I remembered this trailer. “The one with the columns at the end of the long driveway?” I ventured.

“That’s them. They got eagles on top.”  He slurred, “My boy here lives just below me.” His boy stood beside him, silent and grinning.

“So anyways, I’m gonna get my chainsaw and we’re gonna cut up this tree.”

Cautiously, my husband said, “Well, it’s not dead, and I’m not sure it’s your tree anyway. Look at the property line….”

“It is mine.” he interjected, obviously becoming agitated. “There’s the stake.” He pointed to a stake that was clearly five feet into the woods, well past the base of our fallen tree. I suppose he could have been seeing double at this point, and truly did see another stake in front of the tree, but regardless, things were not progressing well.

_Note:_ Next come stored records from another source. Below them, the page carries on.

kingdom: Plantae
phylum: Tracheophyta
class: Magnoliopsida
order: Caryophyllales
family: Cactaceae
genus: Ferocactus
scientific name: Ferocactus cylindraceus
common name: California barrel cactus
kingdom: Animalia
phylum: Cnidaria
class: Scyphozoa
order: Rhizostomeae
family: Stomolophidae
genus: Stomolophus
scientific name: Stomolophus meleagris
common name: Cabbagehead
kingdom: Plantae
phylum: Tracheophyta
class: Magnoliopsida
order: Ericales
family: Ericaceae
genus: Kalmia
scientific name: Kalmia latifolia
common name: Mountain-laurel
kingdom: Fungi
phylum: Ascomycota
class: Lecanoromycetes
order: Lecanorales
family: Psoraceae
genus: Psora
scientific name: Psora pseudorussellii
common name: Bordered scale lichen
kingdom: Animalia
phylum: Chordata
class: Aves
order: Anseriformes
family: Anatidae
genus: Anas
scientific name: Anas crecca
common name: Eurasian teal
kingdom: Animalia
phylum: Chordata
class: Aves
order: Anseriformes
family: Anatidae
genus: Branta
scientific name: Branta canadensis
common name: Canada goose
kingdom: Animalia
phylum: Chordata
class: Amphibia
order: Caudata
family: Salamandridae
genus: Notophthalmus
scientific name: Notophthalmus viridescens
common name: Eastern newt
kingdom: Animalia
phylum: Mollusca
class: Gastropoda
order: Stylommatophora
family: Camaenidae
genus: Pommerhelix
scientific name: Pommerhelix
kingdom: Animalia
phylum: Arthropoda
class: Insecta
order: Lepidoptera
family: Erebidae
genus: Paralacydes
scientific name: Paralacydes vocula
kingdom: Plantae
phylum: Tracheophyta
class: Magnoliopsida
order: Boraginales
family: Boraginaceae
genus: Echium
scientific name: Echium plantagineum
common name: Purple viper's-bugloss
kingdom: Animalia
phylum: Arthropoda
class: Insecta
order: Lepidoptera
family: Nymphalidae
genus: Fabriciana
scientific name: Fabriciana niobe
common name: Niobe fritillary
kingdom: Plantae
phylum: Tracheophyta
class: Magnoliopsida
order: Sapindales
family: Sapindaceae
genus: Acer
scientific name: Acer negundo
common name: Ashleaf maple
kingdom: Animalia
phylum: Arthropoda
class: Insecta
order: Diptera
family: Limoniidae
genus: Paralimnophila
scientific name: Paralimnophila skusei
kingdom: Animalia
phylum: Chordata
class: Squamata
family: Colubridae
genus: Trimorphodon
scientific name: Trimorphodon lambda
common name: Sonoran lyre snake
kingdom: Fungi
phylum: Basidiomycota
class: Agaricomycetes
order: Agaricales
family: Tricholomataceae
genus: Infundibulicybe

My husband glanced over at me, and then did one of the most courageous things he could have done. In one seamless motion, he extended his hand and said, “Hey, I don’t think I introduced myself. My name is Nathan. What’s yours?”

And in this moment, he put a human face on a problem. Suddenly we weren’t simply neighbors in a dispute over a property line; we were people with names and stories.

One of the wisest things I’ve ever learned is to try  to see people for who they are—as unique image bearers of our glorious God.

We are not functions and roles.

We are not problems to be solved.

We are not objects.

We are full and multi-dimensional and complex. And often, summoning up the courage to walk right up to some one and introduce yourself is the first step in knowing them for who they are. The first step in knowing them imago Dei.

In the end, we didn’t resolve anything about the tree. But by extending his hand and asking our neighbor’s name, my husband diffused a situation that could have escalated in a hundred wrong directions. He was able to exchange phone numbers, and eventually he’ll follow up with our new friend. If the firecrackers that went off at 3:30 Tuesday morning are any indication, we’re probably going to get to know each other very well in the near future.